Editing fiction is new for me though I try to use my poet’s ear to hear the sound of the words.  I think of the wisdom of Stephen Dobyns: Best Words, Best Order.  

I ask myself: what do my characters want?  How will my words advance the story?  What can I do to break stance in order and style?  It is daunting to tell a story in a new way.  Although the ideas for stories flow easily, the mechanics are still less familiar to me.  Poetry was my first writing language.

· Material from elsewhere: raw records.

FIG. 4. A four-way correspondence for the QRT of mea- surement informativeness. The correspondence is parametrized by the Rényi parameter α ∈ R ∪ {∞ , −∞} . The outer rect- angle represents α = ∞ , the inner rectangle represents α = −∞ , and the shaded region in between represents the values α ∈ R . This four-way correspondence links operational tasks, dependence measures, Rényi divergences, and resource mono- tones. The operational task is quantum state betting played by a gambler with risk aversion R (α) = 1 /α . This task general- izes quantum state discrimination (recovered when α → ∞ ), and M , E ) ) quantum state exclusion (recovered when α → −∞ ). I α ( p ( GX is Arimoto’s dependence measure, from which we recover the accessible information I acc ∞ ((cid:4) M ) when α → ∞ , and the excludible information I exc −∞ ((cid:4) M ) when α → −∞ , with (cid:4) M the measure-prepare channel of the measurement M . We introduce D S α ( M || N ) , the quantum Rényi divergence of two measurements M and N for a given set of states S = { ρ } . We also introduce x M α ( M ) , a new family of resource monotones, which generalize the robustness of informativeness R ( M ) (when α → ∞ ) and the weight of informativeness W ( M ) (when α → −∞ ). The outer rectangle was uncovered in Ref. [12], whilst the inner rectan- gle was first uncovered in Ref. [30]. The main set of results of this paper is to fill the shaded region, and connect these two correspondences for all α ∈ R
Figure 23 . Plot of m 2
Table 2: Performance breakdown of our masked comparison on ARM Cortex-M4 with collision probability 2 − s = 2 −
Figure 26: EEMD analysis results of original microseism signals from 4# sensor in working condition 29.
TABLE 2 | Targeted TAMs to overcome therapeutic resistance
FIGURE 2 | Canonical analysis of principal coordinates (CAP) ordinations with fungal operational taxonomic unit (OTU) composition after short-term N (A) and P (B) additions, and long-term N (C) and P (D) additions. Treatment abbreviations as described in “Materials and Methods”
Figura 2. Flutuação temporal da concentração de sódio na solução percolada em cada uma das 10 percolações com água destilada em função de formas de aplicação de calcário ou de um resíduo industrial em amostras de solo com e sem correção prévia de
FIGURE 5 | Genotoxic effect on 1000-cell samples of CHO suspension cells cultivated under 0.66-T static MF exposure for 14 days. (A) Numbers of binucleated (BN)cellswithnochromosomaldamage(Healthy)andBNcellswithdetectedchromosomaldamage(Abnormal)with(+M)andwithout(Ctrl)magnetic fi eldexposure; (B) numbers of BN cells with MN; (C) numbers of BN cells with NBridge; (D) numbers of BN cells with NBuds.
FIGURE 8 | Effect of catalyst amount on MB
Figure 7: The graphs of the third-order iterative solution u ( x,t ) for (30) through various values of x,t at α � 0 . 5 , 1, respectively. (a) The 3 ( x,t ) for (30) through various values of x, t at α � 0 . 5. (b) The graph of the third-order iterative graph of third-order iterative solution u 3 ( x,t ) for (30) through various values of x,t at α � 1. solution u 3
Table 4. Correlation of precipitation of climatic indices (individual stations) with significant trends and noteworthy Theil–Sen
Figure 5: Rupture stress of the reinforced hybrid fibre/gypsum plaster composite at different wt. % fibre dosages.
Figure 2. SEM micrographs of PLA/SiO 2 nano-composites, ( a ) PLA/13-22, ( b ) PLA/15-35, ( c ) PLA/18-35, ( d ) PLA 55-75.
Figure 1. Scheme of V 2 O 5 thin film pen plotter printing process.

A writing friend is battling cancer, and she recently wrote of savoring every moment.  A story is a moment and each of us lives stories. Poetry speaks of possibility.  Imagination can dignify the ordinary.  In the end, all any of us have are moments that strung together make days, weeks, months, and years.  In writing, we lengthen our memory by offering these observations to the world; the taste of that first ripe tomato of summer, the electric smell of the air in August, and the sweet chatter of friends on a summer evening sitting on the porch, listening to the cicadas and tree frogs while waiting for the first stars.  May all who are fighting a challenging diagnosis find strength and beauty in our “mutilated world” as Adam Zagajewski so aptly called it–“…the gentle light that strays and vanishes/and returns.”     

 

 

~ by Lisa C. Taylor, writer on July 24, 2014.